**REQUIRED TASK**
Copy out the lines below exactly as they appear, beginning at the line that contains "scientific name: Bromus hordeaceus" and stopping after the line that contains "genus: Perdix", with both of those lines included.

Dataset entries
----------

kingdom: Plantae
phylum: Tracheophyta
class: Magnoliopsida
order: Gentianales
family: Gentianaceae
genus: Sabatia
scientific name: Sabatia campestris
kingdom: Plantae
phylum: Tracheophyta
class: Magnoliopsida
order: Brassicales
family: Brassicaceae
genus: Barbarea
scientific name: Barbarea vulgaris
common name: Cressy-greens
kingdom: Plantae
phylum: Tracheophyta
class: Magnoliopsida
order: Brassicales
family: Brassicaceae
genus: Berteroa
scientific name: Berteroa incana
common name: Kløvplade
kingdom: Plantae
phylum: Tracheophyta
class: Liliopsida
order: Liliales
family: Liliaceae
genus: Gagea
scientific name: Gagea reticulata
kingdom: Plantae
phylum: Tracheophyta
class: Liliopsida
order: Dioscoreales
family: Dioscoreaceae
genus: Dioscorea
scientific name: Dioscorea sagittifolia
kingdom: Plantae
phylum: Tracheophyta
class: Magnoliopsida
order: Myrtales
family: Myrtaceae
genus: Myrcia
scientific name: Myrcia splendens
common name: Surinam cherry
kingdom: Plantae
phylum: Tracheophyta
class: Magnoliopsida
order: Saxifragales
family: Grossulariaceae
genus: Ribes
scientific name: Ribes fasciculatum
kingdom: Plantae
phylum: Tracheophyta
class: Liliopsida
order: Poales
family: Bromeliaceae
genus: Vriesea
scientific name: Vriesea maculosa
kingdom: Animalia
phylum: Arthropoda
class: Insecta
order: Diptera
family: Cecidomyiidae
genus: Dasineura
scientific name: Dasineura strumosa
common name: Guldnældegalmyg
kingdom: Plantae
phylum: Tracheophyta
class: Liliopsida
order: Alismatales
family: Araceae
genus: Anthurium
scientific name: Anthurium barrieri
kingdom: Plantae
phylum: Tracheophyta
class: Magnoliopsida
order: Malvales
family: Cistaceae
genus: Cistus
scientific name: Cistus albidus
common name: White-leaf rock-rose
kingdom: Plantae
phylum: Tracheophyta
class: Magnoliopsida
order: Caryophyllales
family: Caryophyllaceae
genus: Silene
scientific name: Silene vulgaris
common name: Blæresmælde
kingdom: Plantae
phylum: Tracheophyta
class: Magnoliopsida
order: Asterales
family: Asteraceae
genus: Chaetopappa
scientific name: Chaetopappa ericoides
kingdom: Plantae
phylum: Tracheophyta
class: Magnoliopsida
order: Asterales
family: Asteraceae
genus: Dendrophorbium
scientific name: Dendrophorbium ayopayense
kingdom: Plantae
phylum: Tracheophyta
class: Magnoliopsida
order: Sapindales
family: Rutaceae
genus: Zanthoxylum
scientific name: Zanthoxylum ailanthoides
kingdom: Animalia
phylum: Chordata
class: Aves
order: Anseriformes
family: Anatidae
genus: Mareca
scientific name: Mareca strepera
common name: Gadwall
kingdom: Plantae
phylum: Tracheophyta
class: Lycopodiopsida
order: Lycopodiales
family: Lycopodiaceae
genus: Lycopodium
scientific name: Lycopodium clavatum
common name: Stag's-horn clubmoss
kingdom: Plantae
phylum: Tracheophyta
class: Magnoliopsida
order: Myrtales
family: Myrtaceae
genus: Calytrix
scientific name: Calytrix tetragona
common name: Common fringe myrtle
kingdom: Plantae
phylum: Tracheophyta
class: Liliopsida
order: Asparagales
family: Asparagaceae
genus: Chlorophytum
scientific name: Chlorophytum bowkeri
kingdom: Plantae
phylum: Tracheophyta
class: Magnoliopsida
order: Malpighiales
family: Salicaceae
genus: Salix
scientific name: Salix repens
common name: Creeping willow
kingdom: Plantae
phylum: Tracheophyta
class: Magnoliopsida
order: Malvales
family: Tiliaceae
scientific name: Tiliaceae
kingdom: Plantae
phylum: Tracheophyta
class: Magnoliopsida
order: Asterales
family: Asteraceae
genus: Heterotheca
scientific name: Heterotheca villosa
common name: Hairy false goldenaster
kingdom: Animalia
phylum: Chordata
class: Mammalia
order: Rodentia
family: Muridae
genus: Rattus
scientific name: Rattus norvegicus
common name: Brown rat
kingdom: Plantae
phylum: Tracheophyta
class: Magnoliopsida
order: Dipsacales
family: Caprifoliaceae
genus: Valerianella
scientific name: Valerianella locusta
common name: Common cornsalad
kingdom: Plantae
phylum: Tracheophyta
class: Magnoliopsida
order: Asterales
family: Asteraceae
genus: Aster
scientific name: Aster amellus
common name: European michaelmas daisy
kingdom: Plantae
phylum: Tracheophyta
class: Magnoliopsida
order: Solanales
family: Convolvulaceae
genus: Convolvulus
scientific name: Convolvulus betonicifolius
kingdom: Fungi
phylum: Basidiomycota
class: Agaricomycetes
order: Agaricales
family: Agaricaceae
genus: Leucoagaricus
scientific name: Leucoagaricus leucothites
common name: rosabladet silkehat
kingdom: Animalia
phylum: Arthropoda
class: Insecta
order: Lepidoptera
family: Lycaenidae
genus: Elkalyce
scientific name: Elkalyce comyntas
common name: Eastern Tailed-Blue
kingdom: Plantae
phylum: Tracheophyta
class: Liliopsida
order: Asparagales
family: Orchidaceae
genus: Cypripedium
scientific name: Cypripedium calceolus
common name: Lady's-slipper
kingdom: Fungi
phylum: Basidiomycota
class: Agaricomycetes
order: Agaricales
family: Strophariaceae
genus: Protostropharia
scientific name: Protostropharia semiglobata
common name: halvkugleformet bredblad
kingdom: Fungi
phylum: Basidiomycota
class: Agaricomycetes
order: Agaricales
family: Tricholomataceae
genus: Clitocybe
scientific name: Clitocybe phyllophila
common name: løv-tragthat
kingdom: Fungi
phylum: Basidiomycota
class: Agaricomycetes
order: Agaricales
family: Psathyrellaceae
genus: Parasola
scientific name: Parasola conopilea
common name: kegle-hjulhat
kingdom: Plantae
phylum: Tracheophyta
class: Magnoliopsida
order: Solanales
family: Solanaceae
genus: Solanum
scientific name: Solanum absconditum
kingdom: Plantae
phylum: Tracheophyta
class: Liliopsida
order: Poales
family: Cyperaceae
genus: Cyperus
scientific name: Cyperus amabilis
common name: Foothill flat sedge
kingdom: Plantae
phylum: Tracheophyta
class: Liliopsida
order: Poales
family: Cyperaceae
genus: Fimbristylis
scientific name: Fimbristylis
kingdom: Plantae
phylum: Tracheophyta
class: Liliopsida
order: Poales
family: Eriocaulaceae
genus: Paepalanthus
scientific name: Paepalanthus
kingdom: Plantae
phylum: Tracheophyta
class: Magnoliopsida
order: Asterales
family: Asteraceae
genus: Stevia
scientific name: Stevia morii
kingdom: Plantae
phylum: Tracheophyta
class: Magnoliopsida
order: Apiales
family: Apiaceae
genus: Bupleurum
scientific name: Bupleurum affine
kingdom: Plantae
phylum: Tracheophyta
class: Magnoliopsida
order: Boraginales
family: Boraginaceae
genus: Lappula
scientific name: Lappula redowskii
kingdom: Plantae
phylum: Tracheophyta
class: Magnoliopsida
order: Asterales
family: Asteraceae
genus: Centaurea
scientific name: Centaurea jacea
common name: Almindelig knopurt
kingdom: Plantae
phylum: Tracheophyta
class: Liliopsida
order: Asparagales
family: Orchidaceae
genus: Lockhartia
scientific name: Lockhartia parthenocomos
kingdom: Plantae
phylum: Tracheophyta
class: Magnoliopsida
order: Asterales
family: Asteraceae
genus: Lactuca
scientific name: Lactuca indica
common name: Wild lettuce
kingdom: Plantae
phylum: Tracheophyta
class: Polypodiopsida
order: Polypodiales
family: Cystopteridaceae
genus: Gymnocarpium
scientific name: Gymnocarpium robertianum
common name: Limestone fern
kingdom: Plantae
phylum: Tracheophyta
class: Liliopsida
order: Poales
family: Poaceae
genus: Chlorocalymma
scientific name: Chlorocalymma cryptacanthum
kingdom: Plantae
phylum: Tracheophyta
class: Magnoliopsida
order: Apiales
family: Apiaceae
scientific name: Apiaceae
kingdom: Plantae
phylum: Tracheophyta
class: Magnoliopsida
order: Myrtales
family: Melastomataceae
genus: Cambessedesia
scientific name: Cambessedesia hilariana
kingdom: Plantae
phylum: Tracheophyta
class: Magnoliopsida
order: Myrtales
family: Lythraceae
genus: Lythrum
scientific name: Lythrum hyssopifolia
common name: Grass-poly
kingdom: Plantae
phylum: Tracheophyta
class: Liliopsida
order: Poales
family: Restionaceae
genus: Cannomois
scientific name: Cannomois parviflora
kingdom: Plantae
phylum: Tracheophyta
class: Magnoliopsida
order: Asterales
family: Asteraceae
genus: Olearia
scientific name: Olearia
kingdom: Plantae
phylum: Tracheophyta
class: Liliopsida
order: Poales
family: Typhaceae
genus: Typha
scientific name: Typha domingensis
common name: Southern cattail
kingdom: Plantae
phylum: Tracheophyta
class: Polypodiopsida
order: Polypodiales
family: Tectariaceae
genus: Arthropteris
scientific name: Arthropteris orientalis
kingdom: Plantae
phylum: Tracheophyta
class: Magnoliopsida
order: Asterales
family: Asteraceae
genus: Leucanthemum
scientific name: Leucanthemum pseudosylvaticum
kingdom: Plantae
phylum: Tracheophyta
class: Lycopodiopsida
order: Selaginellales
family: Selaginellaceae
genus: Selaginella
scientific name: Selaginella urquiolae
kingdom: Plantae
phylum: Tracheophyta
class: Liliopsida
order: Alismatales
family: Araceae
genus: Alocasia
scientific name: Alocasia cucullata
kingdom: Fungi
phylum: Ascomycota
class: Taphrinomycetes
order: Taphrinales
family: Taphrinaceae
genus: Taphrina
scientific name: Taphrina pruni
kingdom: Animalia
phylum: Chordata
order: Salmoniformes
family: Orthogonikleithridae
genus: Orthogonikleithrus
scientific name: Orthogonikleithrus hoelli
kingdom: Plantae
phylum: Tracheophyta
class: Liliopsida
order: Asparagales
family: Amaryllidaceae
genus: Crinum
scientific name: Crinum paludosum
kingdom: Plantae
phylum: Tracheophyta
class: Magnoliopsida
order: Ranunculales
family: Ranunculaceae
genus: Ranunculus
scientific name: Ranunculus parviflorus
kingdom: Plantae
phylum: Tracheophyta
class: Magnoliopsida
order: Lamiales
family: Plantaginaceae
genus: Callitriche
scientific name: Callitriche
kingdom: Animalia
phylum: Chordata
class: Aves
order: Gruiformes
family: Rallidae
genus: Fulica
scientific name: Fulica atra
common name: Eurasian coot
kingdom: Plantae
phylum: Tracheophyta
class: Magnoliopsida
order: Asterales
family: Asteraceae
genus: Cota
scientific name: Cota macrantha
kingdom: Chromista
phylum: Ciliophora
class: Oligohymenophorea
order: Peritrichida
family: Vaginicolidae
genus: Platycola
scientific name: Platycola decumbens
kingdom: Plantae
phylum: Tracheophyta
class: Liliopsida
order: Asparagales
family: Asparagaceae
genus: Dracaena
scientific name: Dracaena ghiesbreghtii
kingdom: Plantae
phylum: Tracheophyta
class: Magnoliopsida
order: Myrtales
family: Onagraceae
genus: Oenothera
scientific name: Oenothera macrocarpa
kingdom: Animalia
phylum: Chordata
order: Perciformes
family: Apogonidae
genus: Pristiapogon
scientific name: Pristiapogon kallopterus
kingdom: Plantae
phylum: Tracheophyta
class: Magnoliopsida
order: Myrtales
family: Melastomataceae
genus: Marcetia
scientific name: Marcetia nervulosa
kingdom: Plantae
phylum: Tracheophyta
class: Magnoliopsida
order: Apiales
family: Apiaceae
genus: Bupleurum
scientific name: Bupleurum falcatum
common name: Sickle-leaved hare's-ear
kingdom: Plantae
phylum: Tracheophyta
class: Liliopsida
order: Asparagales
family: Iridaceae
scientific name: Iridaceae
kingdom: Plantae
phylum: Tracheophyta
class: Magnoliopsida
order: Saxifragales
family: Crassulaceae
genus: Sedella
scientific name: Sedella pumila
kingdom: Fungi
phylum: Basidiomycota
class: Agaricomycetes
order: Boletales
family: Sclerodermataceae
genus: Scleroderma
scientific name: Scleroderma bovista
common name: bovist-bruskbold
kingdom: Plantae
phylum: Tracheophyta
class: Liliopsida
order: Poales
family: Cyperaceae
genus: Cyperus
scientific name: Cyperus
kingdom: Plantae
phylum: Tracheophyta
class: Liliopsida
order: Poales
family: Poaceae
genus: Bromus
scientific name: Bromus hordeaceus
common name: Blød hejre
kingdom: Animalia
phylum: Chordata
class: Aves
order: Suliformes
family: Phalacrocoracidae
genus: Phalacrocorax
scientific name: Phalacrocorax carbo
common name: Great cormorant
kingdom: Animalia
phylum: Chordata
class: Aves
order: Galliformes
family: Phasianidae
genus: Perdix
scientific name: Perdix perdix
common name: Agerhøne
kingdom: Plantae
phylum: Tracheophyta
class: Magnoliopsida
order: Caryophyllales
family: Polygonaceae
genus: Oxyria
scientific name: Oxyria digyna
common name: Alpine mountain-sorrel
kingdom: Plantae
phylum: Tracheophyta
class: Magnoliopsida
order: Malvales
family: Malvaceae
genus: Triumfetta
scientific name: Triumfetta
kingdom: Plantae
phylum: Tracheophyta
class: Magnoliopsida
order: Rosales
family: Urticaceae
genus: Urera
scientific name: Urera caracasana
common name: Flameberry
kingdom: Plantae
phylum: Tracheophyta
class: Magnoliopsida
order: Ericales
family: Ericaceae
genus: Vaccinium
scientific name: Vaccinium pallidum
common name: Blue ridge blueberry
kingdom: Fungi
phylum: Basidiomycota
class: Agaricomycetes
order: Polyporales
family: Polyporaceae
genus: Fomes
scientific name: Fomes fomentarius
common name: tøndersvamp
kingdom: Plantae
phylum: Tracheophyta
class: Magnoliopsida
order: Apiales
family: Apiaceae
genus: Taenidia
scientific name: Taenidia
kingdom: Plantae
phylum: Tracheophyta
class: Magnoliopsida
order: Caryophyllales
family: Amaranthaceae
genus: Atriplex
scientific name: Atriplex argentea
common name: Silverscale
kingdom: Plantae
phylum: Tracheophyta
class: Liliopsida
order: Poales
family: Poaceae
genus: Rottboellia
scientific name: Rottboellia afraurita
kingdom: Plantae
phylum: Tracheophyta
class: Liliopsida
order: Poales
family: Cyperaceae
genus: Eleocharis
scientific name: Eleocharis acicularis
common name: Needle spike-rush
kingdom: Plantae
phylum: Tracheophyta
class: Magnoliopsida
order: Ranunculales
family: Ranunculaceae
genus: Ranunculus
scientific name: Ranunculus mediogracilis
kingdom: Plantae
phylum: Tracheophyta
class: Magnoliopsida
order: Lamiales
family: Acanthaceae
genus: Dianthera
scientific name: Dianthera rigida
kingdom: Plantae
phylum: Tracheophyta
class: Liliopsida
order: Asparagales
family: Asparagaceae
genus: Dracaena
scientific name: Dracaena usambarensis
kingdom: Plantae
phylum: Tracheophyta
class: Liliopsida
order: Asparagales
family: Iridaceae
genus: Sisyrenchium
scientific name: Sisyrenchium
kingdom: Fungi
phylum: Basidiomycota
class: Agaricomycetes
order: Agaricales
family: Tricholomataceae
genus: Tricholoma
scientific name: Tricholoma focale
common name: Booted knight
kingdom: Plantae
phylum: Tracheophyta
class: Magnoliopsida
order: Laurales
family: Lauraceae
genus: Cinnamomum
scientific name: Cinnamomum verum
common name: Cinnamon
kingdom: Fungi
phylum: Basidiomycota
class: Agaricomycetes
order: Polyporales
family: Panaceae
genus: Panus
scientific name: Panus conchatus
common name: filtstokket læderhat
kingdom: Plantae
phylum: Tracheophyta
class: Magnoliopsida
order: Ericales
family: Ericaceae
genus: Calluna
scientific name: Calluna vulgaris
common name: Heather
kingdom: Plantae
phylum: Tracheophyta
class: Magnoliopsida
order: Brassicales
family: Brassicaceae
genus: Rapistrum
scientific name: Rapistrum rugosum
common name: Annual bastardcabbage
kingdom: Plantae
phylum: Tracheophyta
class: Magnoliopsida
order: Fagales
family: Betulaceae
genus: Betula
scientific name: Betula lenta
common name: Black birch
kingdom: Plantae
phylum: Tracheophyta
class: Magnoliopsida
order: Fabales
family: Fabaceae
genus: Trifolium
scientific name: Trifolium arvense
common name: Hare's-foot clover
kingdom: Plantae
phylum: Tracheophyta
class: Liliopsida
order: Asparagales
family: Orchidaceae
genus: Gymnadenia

----------

**REPLY**
scientific name: Bromus hordeaceus
common name: Blød hejre
kingdom: Animalia
phylum: Chordata
class: Aves
order: Suliformes
family: Phalacrocoracidae
genus: Phalacrocorax
scientific name: Phalacrocorax carbo
common name: Great cormorant
kingdom: Animalia
phylum: Chordata
class: Aves
order: Galliformes
family: Phasianidae
genus: Perdix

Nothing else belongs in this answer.